第27章 アップルパイ
ー研磨sideー
穂波が行きたいという展示会にやってきた。
3人の人でやってる展示会らしい。
各々の作品を展示販売してるんだけど、その共通項は南米。
日本人だけど旅なのかなんなのか南米に滞在しながら
制作活動をしている人たちらしい。
一人は葛の繊維で編んだ鞄とか、手紡ぎの糸で織ったストールとか。
もう一人の人は革でてろんとしたブーツとか小物を作ってる人だった。
ちょっとファンタジーっぽい。
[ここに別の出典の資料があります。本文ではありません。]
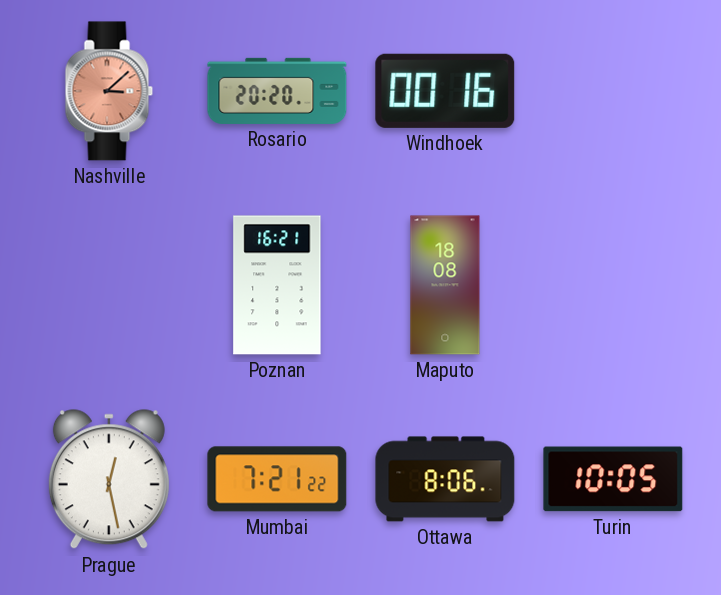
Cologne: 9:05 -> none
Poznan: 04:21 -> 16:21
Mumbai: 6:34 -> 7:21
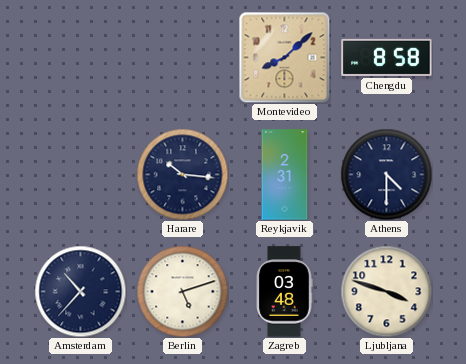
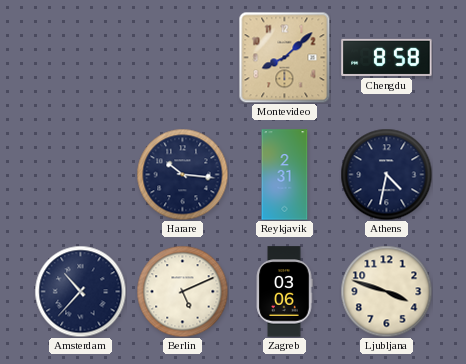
Athens: 4:30 -> 4:32
Berlin: 5:12 -> 5:11
Zagreb: 03:48 -> 03:06
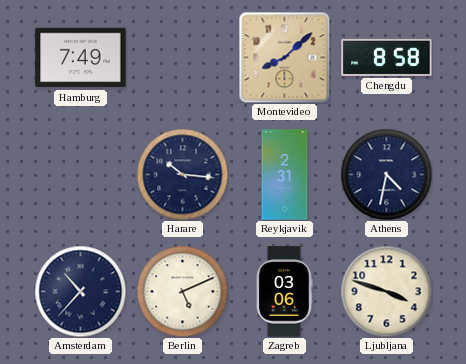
Hamburg: none -> 7:49
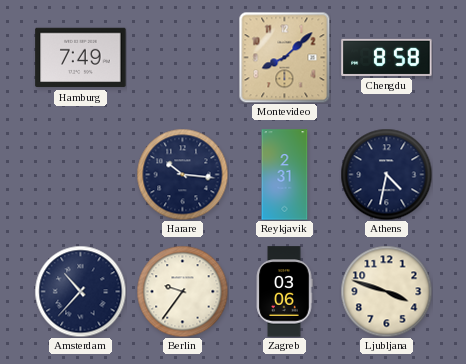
Berlin: 5:11 -> 9:36
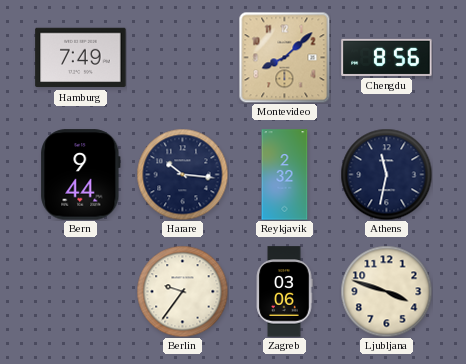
Chengdu: 8:58 -> 8:56
Bern: none -> 9:44
Reykjavik: 2:31 -> 2:32
Athens: 4:32 -> 11:32
Amsterdam: 10:37 -> none
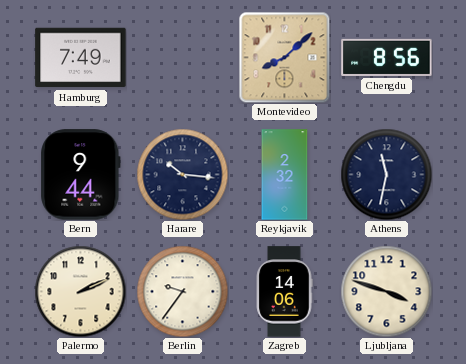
Palermo: none -> 2:11
Zagreb: 03:06 -> 14:06
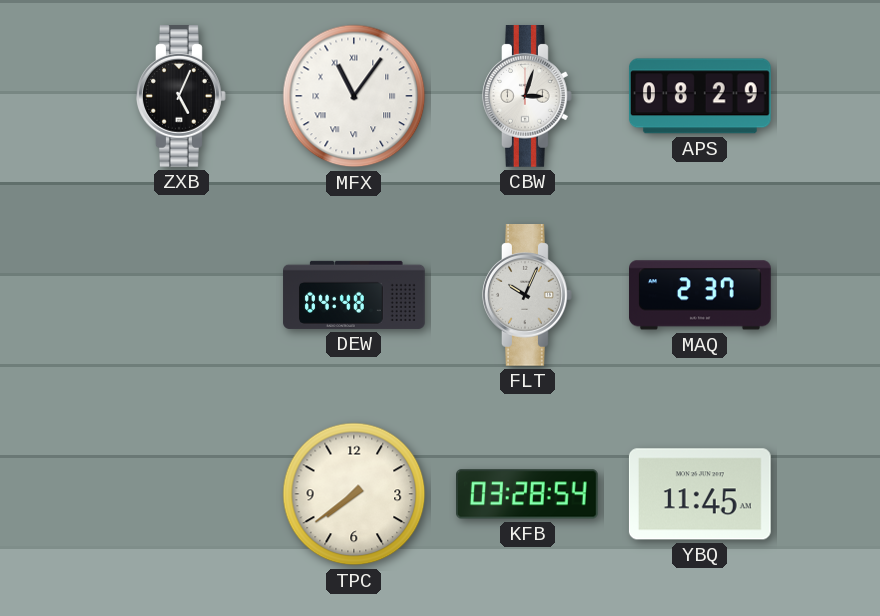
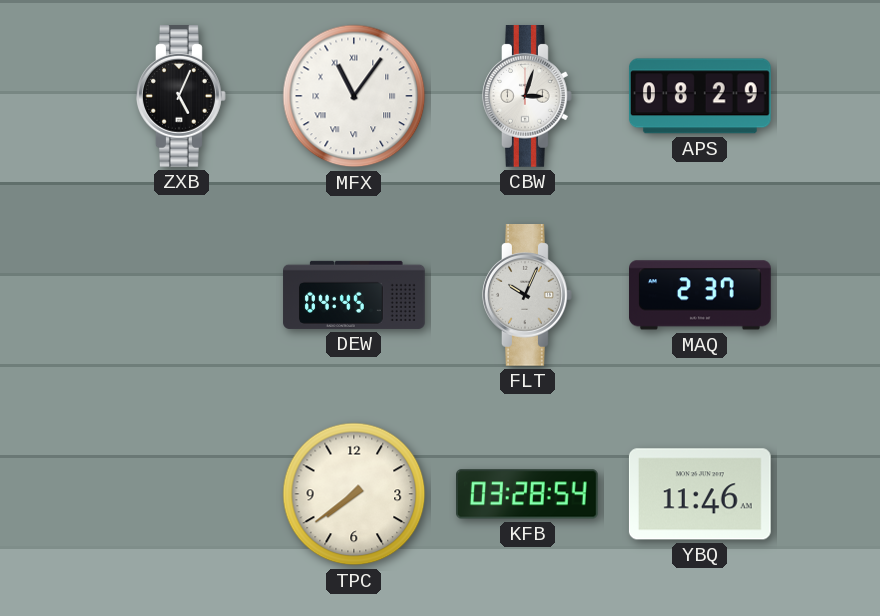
DEW: 04:48 -> 04:45
YBQ: 11:45 -> 11:46
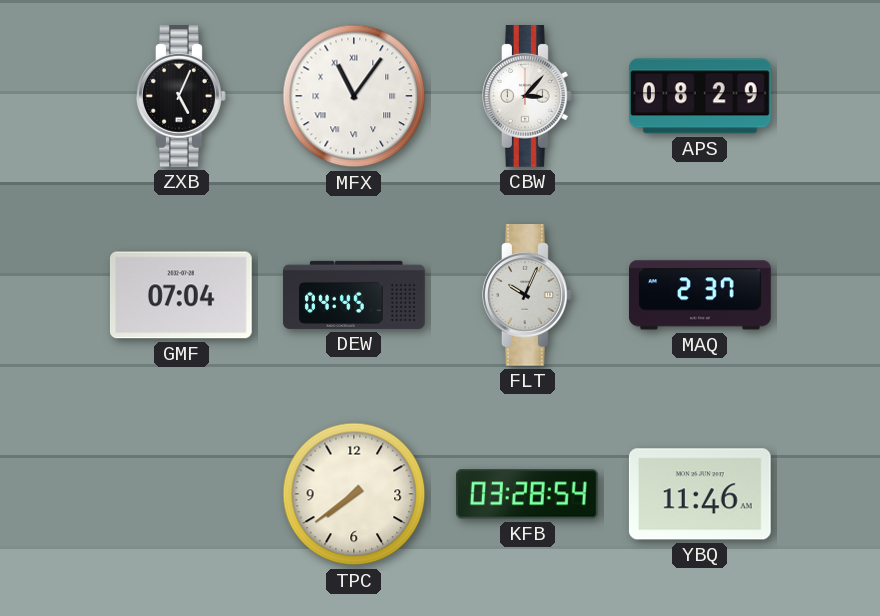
CBW: 3:03 -> 3:07
GMF: none -> 07:04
冒険に出る前の初期装備っぽい。
少しわくわくした。
…で、もう一人は女性で。
この人のが、すごい。
南米のどこでかは知らないけど
採取した木の実、いわば種をシルバーや麻の紐をつかってアクセサリーにしてる。
石じゃない、天然石とかって言われるやつじゃなくって、植物の種。
べつにデザイン自体はシンプルなものなんだけど、パワフルで、
すごい、アイテムっぽさがあって、特にわくわくした。
着けたいとか、穂波につけて欲しいって感じではないんだけど。
ギャラリーという場所に来たのは2回目。
でも前は作家の所有してるとこで
こんな風な貸しスペースとしてのギャラリーは初めて来た。
展示販売なんて、初めて。
じっくりとみて、ギャラリーをあとにする。
穂波は海外の友達にって種を使ったピアスを買ってた。
「…おもしろかった。ちょっと異世界感」
『ね、かっこよかったし、ファンタジー感あったね。よかった。研磨くんが楽しめて』
「…ん」
『ほんとはここで何か見繕えたらなぁなんて思ってたのだけど
研磨くんのビジュアルには似合っても、研磨くんの性質に合わないような気がして。
想像しきれなかった』
「おれの性質…」
『似合うからって身につけれるわけじゃないでしょ、
わたしと研磨くんはそういうとこも似てるのかなって』
「あぁ、うん。そうかもね」
おれも穂波にネックレス選ぶ時それは思った。
似合うか似合わないかで選んでたら、色も形もいろいろ似合いそうで。
でも着けるか着けないか、っていうかライフスタイルとかそういうのに合ってるかって考えると
絞られてきて… 選びやすいのか選びにくいのかは微妙なとこだけど、
しっくりくる。ピンとくる、ってものにたどり着けた気がする。